Today [January 30], the Commission denied a Petition for Rulemaking[1] to amend Rule 202.5(e), more commonly known as the Commission’s no-admit/no-deny policy. I was pleased to support the Commission’s decision.

The Commission’s no admit/no deny policy was adopted in 1972. As the Commission said at the time: “The Commission has adopted the policy that in any civil lawsuit brought by it or in any administrative proceeding of an accusatory nature pending before it, it is important to avoid creating, or permitting to be created, an impression that a decree is being entered or a sanction imposed, when the conduct alleged did not, in fact, occur.”[2]

As the Commission under then-Chair Bill Casey said at the time of the adoption: “a refusal to admit the allegations is equivalent to a denial, unless the defendant or respondent states that he neither admits nor denies the allegations.”[3]

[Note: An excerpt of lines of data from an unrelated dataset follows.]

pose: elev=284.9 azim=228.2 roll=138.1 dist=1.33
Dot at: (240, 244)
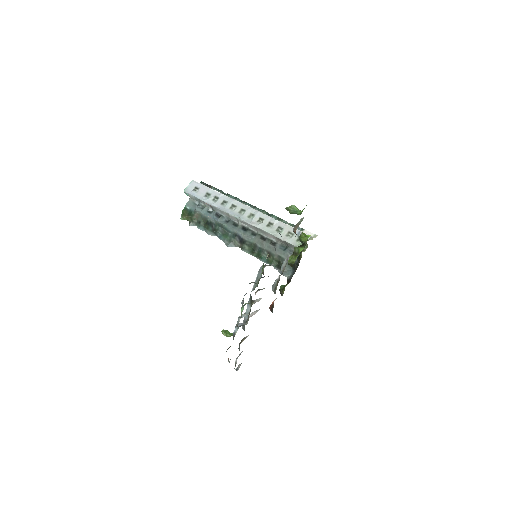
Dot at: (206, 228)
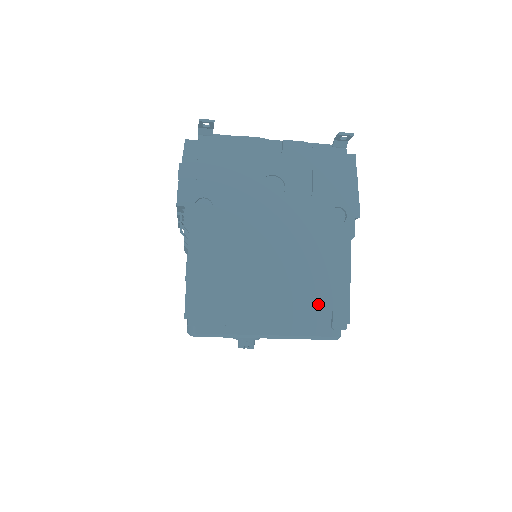
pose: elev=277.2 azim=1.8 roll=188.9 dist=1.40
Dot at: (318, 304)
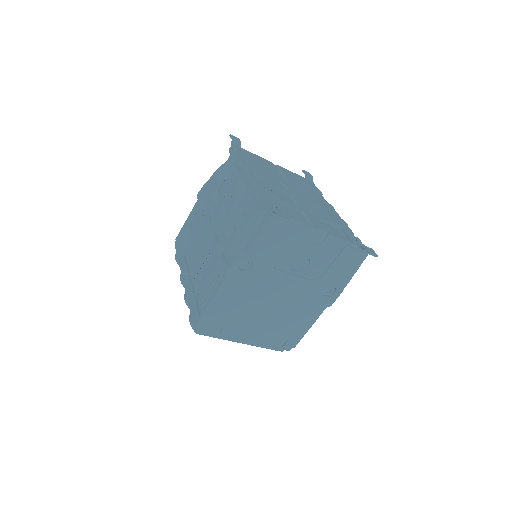
Dot at: (283, 336)
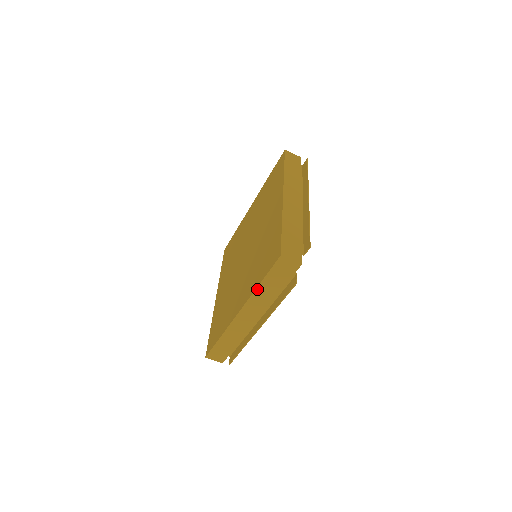
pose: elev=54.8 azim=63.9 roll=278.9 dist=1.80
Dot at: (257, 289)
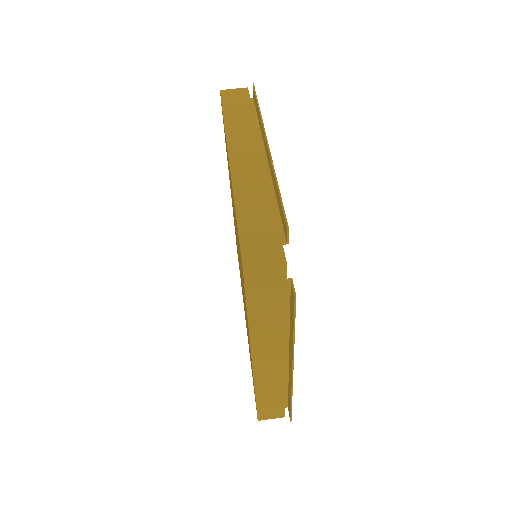
Dot at: (226, 124)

Entering into a settlement is a consequential choice for both the SEC and the defendant. The Commission, in agreeing to settle a case, is relinquishing the opportunity to present the case in court. The defendant, on the other hand, relinquishes the right to defend the case in court, in the press, and in the eyes of the public. Both parties are agreeing to a set of terms based upon this 1972 policy.

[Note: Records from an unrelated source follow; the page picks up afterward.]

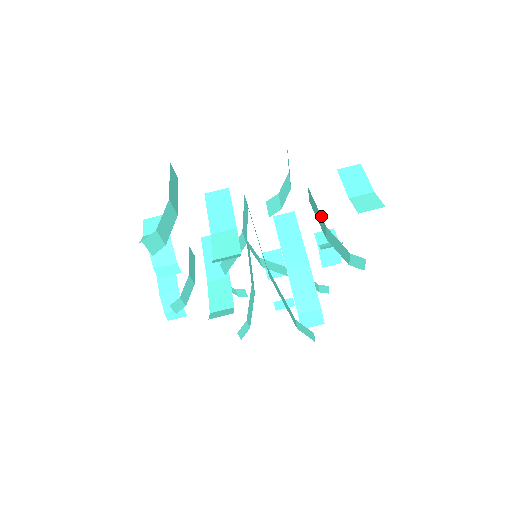
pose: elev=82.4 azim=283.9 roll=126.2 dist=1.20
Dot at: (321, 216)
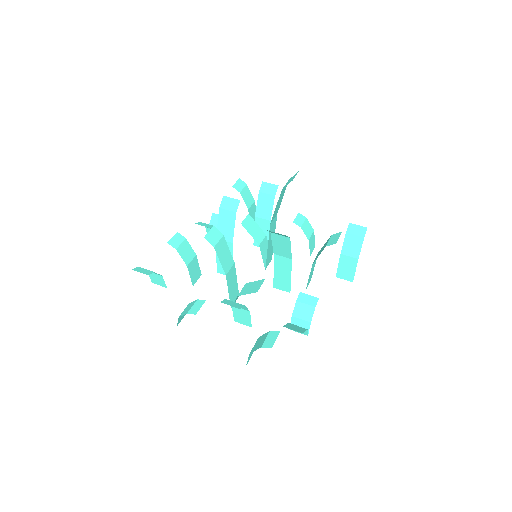
Dot at: occluded
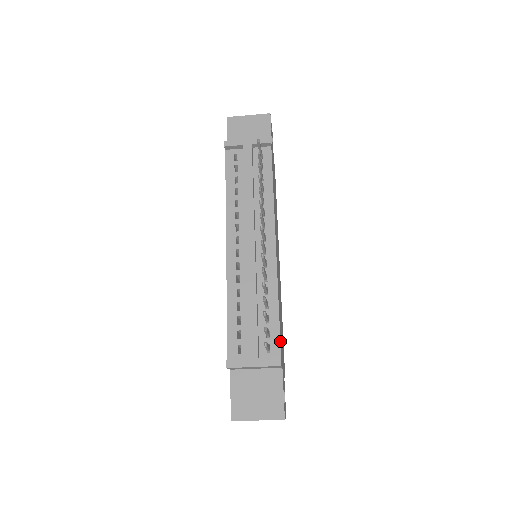
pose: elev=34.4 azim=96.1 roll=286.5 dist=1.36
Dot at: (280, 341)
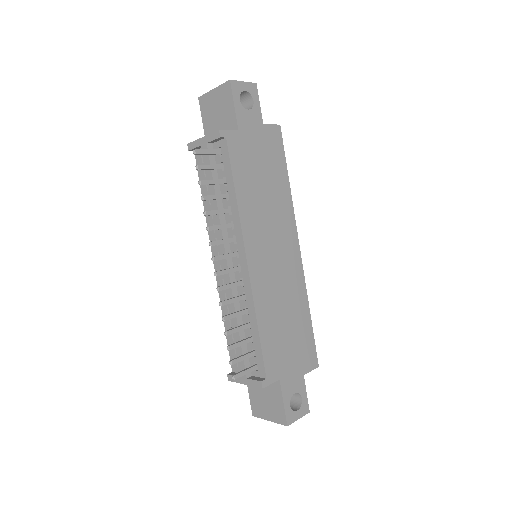
Dot at: (264, 361)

More than 50 years on, I think this policy has served the public and the Commission well. I believe that amending this policy in the manner proposed by the Petitioner would alter the impact of enforcement settlements if defendants could deny any wrongdoing in the court of public opinion and dismiss sanctions as the cost of doing business without the Commission being able to revive its ability to have its day in court.

Further, an essential component of settlements is the public recitation of the facts. It informs the market as to what conduct is violative of the securities laws. It alerts investors that the Commission seeks to deter that conduct, and it helps other market participants comply with the law. A settlement that allows the denial of wrongdoing undermines the value provided by the recitation of the facts, and it muddies the message to the public.

Finally, an important part of the Commission’s responsibility is determining how best to deploy the resources that Congress entrusts to us. We thoughtfully consider the timing and priorities of our regulatory agenda and how to best utilize our talented and hardworking staff. Discretion to determine the priorities of our regulatory agenda, especially with respect to discretionary rulemaking like that requested by the Petitioner, is a critical element of our ability to faithfully execute Congress’s mandate. It is important that the Commission maintain discretion to direct focus to whichever parts of the capital markets need updated regulation.

ENDNOTES

[1] See Petition for Rulemaking – In re SEC Rule Imposing Speech Restraints in Consent Orders https://www.sec.gov/files/rules/petitions/2018/petn4-733.pdf.

[2] 17 C.F.R. § 202.5(e); see also Consent Decrees in Judicial or Administrative Proceedings, Rel. No. 33-5337, 37 Fed. Reg. 25224 (Nov. 29, 1972).

[3] Id.

This statement was issued on January 30, 2024, by Gary Gensler, chair of the U.S. Securities and Exchange Commission, in Washington, D.C.